* _Study material_
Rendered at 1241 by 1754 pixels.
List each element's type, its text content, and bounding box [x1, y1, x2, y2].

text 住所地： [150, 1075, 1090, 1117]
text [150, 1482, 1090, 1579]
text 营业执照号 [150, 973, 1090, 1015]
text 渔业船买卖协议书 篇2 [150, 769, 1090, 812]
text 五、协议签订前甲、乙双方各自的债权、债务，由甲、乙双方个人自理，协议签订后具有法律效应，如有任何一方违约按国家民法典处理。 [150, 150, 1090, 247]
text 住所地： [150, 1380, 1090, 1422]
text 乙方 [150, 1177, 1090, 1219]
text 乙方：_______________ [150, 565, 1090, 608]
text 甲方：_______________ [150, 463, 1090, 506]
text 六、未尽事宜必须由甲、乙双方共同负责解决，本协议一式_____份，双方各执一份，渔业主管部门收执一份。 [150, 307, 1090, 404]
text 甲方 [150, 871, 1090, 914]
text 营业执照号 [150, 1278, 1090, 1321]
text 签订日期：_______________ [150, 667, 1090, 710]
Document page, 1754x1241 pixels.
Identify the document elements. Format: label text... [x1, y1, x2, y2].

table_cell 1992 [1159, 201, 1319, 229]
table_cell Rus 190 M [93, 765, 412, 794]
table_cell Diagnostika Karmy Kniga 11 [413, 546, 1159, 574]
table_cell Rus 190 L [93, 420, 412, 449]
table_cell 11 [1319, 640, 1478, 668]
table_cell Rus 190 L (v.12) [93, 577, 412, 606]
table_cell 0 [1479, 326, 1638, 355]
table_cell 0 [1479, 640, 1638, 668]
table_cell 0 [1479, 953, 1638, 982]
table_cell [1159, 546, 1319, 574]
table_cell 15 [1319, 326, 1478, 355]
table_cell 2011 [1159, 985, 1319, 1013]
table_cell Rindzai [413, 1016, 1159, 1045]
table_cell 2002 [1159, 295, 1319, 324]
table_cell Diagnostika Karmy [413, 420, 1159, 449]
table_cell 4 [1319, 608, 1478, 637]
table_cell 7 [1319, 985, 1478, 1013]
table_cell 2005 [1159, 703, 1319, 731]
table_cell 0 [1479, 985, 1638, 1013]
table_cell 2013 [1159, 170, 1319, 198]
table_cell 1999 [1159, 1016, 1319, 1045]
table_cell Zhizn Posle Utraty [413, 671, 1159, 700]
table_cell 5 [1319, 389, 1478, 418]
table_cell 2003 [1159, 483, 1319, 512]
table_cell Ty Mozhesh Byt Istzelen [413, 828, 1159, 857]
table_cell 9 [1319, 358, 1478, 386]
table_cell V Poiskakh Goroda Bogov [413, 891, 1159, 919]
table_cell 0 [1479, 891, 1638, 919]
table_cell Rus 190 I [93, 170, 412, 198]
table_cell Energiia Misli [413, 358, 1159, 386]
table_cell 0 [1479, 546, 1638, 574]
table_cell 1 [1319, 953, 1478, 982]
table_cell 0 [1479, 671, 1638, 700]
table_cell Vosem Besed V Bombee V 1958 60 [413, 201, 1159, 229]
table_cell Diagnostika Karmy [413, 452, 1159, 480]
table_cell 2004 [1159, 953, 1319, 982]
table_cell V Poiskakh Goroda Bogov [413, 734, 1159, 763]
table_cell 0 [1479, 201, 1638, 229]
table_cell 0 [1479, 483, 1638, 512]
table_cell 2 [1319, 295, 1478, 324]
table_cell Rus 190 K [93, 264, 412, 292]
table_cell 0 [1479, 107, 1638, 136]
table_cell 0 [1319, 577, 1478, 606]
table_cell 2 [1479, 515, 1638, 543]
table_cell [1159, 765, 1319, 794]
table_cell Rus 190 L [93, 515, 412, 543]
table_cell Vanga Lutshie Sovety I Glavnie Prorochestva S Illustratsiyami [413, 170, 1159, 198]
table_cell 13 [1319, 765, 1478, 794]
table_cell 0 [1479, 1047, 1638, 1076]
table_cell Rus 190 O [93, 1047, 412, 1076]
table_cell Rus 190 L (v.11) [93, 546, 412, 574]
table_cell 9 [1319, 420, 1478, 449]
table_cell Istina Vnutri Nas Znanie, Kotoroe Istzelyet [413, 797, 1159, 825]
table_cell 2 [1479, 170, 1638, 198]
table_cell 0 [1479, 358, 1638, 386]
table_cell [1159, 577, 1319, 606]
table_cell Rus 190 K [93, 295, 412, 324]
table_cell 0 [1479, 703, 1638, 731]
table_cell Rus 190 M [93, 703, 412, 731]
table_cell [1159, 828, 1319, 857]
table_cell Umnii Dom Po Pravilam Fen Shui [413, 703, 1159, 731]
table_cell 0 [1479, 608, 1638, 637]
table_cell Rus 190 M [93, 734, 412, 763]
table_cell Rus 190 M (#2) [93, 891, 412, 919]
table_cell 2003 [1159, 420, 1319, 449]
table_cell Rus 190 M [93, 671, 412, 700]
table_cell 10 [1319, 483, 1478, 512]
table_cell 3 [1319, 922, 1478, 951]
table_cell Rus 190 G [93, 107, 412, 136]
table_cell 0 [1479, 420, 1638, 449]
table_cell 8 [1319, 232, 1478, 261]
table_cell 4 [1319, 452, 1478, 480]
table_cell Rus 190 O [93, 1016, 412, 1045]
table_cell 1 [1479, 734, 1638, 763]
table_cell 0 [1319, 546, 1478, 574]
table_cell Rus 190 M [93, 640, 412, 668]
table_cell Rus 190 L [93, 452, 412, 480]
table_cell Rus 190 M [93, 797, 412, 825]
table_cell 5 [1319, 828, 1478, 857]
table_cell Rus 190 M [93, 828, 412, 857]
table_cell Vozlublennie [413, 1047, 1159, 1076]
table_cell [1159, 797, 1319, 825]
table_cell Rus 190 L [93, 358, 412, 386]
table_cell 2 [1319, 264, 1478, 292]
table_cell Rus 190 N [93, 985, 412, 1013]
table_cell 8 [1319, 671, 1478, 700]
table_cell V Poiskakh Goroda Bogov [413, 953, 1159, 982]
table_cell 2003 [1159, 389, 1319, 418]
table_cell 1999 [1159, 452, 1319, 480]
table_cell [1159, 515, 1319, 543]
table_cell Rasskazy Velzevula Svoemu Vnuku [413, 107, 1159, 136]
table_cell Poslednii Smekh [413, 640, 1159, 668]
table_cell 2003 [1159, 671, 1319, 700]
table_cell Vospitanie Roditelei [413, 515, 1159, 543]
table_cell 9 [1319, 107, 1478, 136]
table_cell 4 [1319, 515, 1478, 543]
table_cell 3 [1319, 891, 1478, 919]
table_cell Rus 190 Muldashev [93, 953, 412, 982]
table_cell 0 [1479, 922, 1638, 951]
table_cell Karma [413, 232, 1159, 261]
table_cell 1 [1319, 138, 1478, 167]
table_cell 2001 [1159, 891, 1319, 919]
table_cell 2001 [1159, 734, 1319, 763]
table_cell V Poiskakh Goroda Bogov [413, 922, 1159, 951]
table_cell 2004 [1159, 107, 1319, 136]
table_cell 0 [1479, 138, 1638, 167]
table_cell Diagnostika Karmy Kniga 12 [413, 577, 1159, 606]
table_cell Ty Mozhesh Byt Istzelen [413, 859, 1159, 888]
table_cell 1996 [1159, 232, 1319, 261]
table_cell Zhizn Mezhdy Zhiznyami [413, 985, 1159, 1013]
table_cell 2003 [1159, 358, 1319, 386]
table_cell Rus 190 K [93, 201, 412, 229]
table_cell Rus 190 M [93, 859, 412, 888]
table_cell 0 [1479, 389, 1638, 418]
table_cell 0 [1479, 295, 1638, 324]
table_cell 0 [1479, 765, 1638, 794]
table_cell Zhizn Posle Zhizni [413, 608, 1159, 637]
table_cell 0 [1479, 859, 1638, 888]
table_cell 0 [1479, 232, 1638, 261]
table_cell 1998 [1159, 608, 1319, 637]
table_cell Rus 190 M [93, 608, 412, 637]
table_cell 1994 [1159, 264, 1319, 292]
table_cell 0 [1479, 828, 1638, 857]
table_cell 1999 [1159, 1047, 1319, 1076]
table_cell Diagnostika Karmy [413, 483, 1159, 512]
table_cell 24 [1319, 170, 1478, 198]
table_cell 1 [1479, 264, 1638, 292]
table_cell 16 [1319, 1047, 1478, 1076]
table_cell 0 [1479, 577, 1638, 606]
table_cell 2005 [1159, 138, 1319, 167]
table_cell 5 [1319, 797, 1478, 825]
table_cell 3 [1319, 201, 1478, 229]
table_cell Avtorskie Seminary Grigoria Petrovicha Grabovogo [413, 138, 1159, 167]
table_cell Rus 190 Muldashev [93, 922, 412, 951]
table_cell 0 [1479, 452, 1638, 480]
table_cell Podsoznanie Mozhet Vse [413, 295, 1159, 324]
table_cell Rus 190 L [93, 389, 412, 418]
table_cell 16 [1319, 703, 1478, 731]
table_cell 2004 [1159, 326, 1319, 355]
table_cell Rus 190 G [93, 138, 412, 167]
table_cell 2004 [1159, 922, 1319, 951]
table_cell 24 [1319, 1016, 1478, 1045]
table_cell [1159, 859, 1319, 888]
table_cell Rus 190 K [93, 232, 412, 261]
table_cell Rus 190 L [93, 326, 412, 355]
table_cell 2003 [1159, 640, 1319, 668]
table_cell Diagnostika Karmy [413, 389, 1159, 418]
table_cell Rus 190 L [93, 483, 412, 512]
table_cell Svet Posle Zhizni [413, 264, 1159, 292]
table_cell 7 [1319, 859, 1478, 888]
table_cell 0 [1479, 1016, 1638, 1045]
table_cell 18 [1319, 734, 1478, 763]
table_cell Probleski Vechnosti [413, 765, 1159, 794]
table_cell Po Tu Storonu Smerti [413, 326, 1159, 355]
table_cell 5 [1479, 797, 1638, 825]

* _Work task_
Every line of the entries above that includes "Bogov" should be copied.

* _Answer for this exercise_
table_cell V Poiskakh Goroda Bogov [413, 891, 1159, 919]
table_cell V Poiskakh Goroda Bogov [413, 734, 1159, 763]
table_cell V Poiskakh Goroda Bogov [413, 953, 1159, 982]
table_cell V Poiskakh Goroda Bogov [413, 922, 1159, 951]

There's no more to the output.